I preheated the oven to 350 and readied a large mixing cup and a mixing bowl.

I rounded up some:
unbleached wheat flour (4 cups),
corn meal (1/2 cup),
baking powder (2 Tbs.),
salt (2 Tbs.),
sugar (1/2 cup),
alspice (about 8 pods),
caraway seed (2 Tbs.),
butter (1 stick).
vinegar (1/4 cup)
milk (2 cups)

the caraway and allspice where crushed and added to the rest of the dry ingredients then well mixed in the large bowl. the butter was cut in.

the vinegar was added to the mixing cup and the milk poured into it. this was added to the mixing bowl and mixed well. this was divided into 4 portions which where rolled into balls, rolled in flour, placed on a greased baking sheet and cross-slit on top. these where then dusted with flour and baked about 35 min until done.

i let these stand until just warm and fiendishly broke into one to see how they came out. pretty good, if i might say myself.

----------


## Winnie

Mmm sounds good, I always have trouble with sodabread, it seems to taste very salty.

----------


## gryffynklm

> Mmm sounds good, I always have trouble with sodabread, it seems to taste very salty.


Hope you didn't use Baking Soda instead of Baking powder. My sister in law did that on a recipe once, it tasted like a salt block. 

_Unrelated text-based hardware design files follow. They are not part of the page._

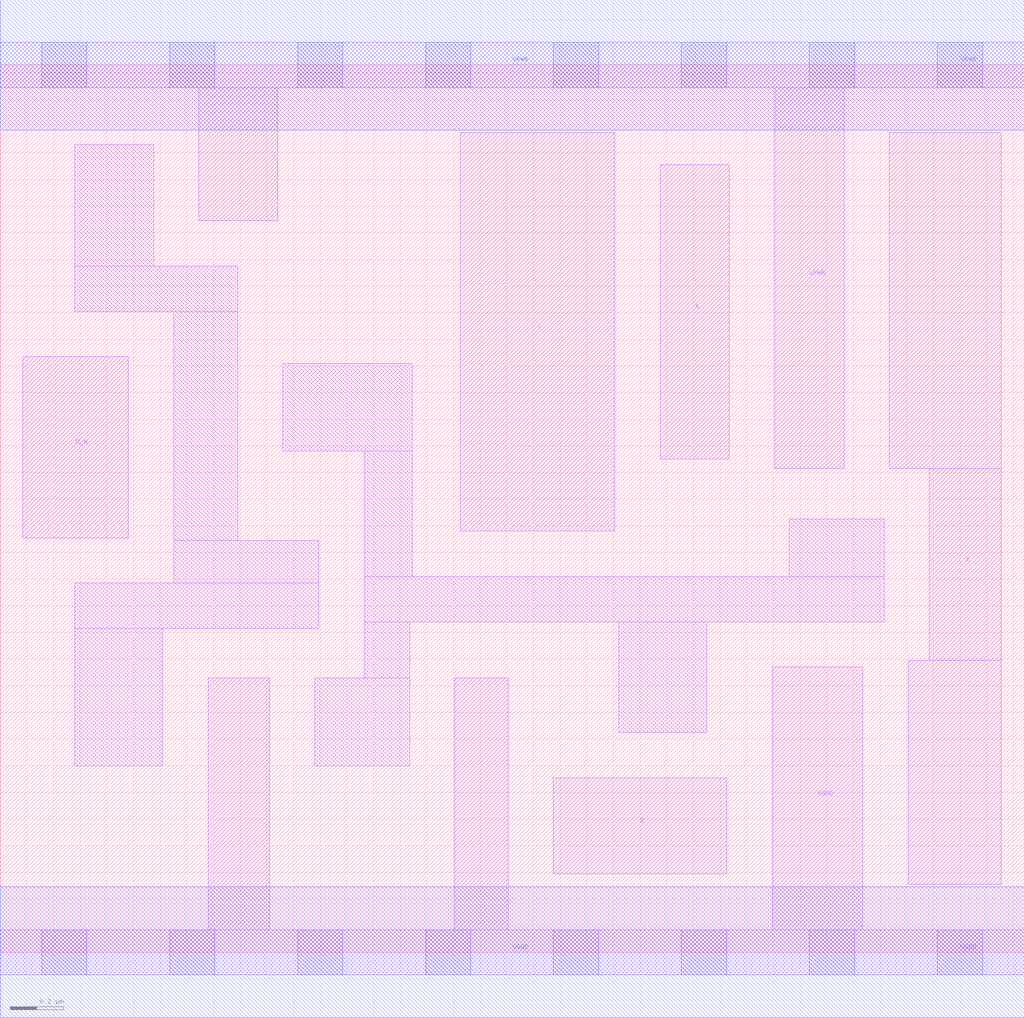
<source format=lef>
# Copyright 2020 The SkyWater PDK Authors
#
# Licensed under the Apache License, Version 2.0 (the "License");
# you may not use this file except in compliance with the License.
# You may obtain a copy of the License at
#
#     https://www.apache.org/licenses/LICENSE-2.0
#
# Unless required by applicable law or agreed to in writing, software
# distributed under the License is distributed on an "AS IS" BASIS,
# WITHOUT WARRANTIES OR CONDITIONS OF ANY KIND, either express or implied.
# See the License for the specific language governing permissions and
# limitations under the License.
#
# SPDX-License-Identifier: Apache-2.0

VERSION 5.7 ;
  NAMESCASESENSITIVE ON ;
  NOWIREEXTENSIONATPIN ON ;
  DIVIDERCHAR "/" ;
  BUSBITCHARS "[]" ;
UNITS
  DATABASE MICRONS 200 ;
END UNITS
MACRO sky130_fd_sc_lp__or4b_1
  CLASS CORE ;
  SOURCE USER ;
  FOREIGN sky130_fd_sc_lp__or4b_1 ;
  ORIGIN  0.000000  0.000000 ;
  SIZE  3.840000 BY  3.330000 ;
  SYMMETRY X Y R90 ;
  SITE unit ;
  PIN A
    ANTENNAGATEAREA  0.126000 ;
    DIRECTION INPUT ;
    USE SIGNAL ;
    PORT
      LAYER li1 ;
        RECT 2.475000 1.850000 2.735000 2.955000 ;
    END
  END A
  PIN B
    ANTENNAGATEAREA  0.126000 ;
    DIRECTION INPUT ;
    USE SIGNAL ;
    PORT
      LAYER li1 ;
        RECT 2.075000 0.295000 2.725000 0.655000 ;
    END
  END B
  PIN C
    ANTENNAGATEAREA  0.126000 ;
    DIRECTION INPUT ;
    USE SIGNAL ;
    PORT
      LAYER li1 ;
        RECT 1.725000 1.580000 2.305000 3.075000 ;
    END
  END C
  PIN D_N
    ANTENNAGATEAREA  0.126000 ;
    DIRECTION INPUT ;
    USE SIGNAL ;
    PORT
      LAYER li1 ;
        RECT 0.085000 1.555000 0.480000 2.235000 ;
    END
  END D_N
  PIN X
    ANTENNADIFFAREA  0.556500 ;
    DIRECTION OUTPUT ;
    USE SIGNAL ;
    PORT
      LAYER li1 ;
        RECT 3.335000 1.815000 3.755000 3.075000 ;
        RECT 3.405000 0.255000 3.755000 1.095000 ;
        RECT 3.485000 1.095000 3.755000 1.815000 ;
    END
  END X
  PIN VGND
    DIRECTION INOUT ;
    USE GROUND ;
    PORT
      LAYER li1 ;
        RECT 0.000000 -0.085000 3.840000 0.085000 ;
        RECT 0.780000  0.085000 1.010000 1.030000 ;
        RECT 1.705000  0.085000 1.905000 1.030000 ;
        RECT 2.895000  0.085000 3.235000 1.070000 ;
      LAYER mcon ;
        RECT 0.155000 -0.085000 0.325000 0.085000 ;
        RECT 0.635000 -0.085000 0.805000 0.085000 ;
        RECT 1.115000 -0.085000 1.285000 0.085000 ;
        RECT 1.595000 -0.085000 1.765000 0.085000 ;
        RECT 2.075000 -0.085000 2.245000 0.085000 ;
        RECT 2.555000 -0.085000 2.725000 0.085000 ;
        RECT 3.035000 -0.085000 3.205000 0.085000 ;
        RECT 3.515000 -0.085000 3.685000 0.085000 ;
      LAYER met1 ;
        RECT 0.000000 -0.245000 3.840000 0.245000 ;
    END
  END VGND
  PIN VPWR
    DIRECTION INOUT ;
    USE POWER ;
    PORT
      LAYER li1 ;
        RECT 0.000000 3.245000 3.840000 3.415000 ;
        RECT 0.745000 2.745000 1.040000 3.245000 ;
        RECT 2.905000 1.815000 3.165000 3.245000 ;
      LAYER mcon ;
        RECT 0.155000 3.245000 0.325000 3.415000 ;
        RECT 0.635000 3.245000 0.805000 3.415000 ;
        RECT 1.115000 3.245000 1.285000 3.415000 ;
        RECT 1.595000 3.245000 1.765000 3.415000 ;
        RECT 2.075000 3.245000 2.245000 3.415000 ;
        RECT 2.555000 3.245000 2.725000 3.415000 ;
        RECT 3.035000 3.245000 3.205000 3.415000 ;
        RECT 3.515000 3.245000 3.685000 3.415000 ;
      LAYER met1 ;
        RECT 0.000000 3.085000 3.840000 3.575000 ;
    END
  END VPWR
  OBS
    LAYER li1 ;
      RECT 0.280000 0.700000 0.610000 1.215000 ;
      RECT 0.280000 1.215000 1.195000 1.385000 ;
      RECT 0.280000 2.405000 0.890000 2.575000 ;
      RECT 0.280000 2.575000 0.575000 3.030000 ;
      RECT 0.650000 1.385000 1.195000 1.545000 ;
      RECT 0.650000 1.545000 0.890000 2.405000 ;
      RECT 1.060000 1.880000 1.545000 2.210000 ;
      RECT 1.180000 0.700000 1.535000 1.030000 ;
      RECT 1.365000 1.030000 1.535000 1.240000 ;
      RECT 1.365000 1.240000 3.315000 1.410000 ;
      RECT 1.365000 1.410000 1.545000 1.880000 ;
      RECT 2.320000 0.825000 2.650000 1.240000 ;
      RECT 2.960000 1.410000 3.315000 1.625000 ;
  END
END sky130_fd_sc_lp__or4b_1

</source>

Canid, sounds good I think Ill try it.

----------


## Winnie

> Hope you didn't use Baking Soda instead of Baking powder. My sister in law did that on a recipe once, it tasted like a salt block. 
> 
> Canid, sounds good I think Ill try it.


Oh lordy, you've hit the nail on the head! The recipes I've tried have said Bicarbonate of Soda(Baking Soda) I'll use baking powder!

----------


## gryffynklm

this got me thinking.

Bicarbonate of soda is used for rising instead of yeast. here is another thought. 

Bacarb could be correct and is a common ingredient in soda bread. Perhaps the measure is wrong. i have a friend that couldn't make granmom's recipe for a cake. He asked to watch her make it and found that she used spoon (not a teaspoon measure) her spoon was larger by 50%. that is a lot in an ingredient like baking soda.

----------


## canid

it's just the measure. a tablespoon of double action baking powder is probably 1 1/2 teaspoons corn starch, so you can imagine how little soda is in it.

any substitution of soda and acid for a given recipe that calls for baking powder would be workable, but would also call for a little experimentation, as even the consistency of he dough may need adjustment to rise the same. there's an exact science to it somewhere, but for those of us who don't have it down, it's more of an experimental art.

clasic soda bread as i'm accustomed to it has a definite taste of vinagar (i prefer vinegar soured milk over buttermilk for that reason), soda, tartar/aluminum metalic taste. as long as all of these are mild, the caraway compliments them well. too much of any can be a bit rough.

----------